* [Exercise description]:
Extract each row below that contains the string "ESCLUSA", treating uppercase and lowercase as different.

* [Supplied entries]:
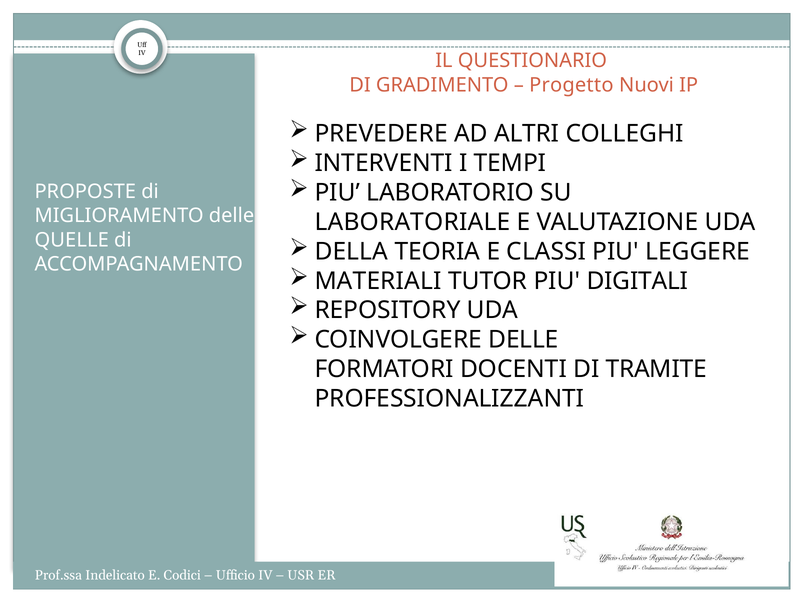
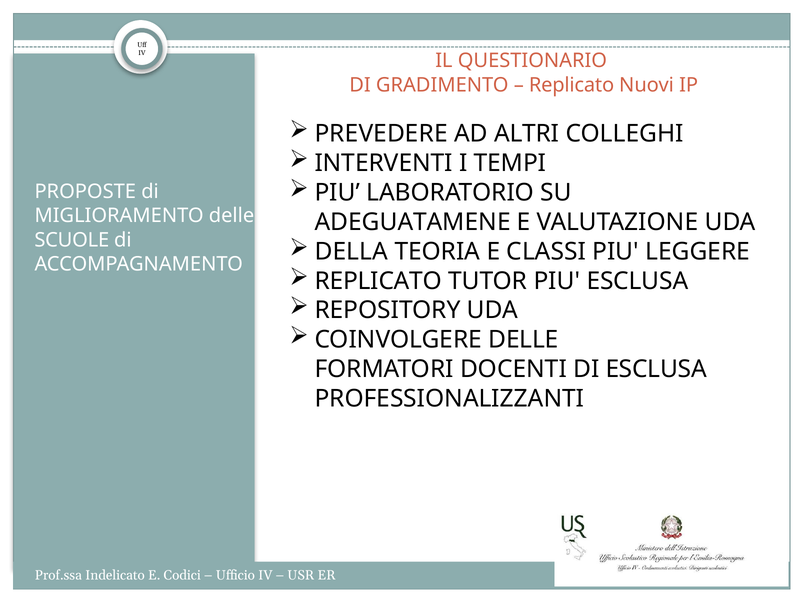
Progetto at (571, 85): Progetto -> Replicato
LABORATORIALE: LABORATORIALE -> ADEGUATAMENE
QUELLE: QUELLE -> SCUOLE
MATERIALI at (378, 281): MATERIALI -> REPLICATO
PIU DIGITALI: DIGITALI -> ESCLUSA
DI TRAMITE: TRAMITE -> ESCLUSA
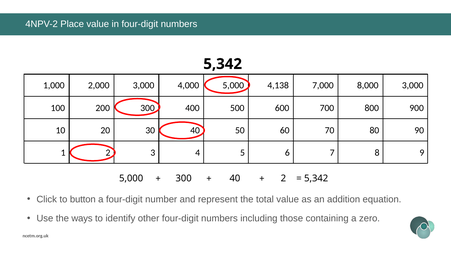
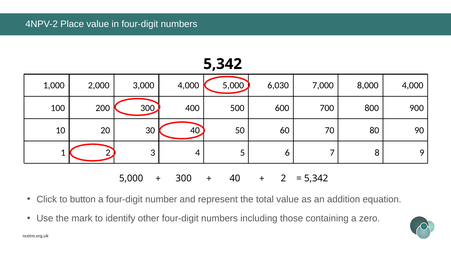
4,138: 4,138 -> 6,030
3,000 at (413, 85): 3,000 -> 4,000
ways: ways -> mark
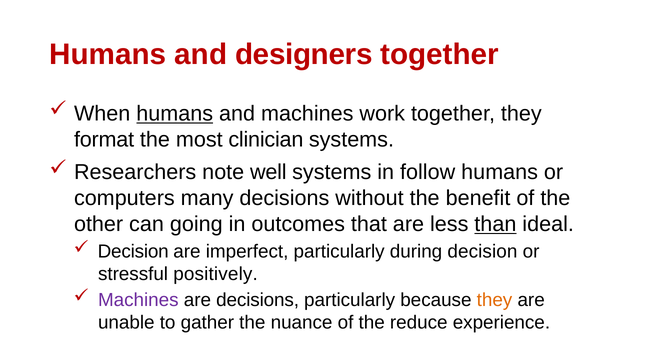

* [Solution to the exercise]:
PIU DIGITALI: DIGITALI -> ESCLUSA
DI TRAMITE: TRAMITE -> ESCLUSA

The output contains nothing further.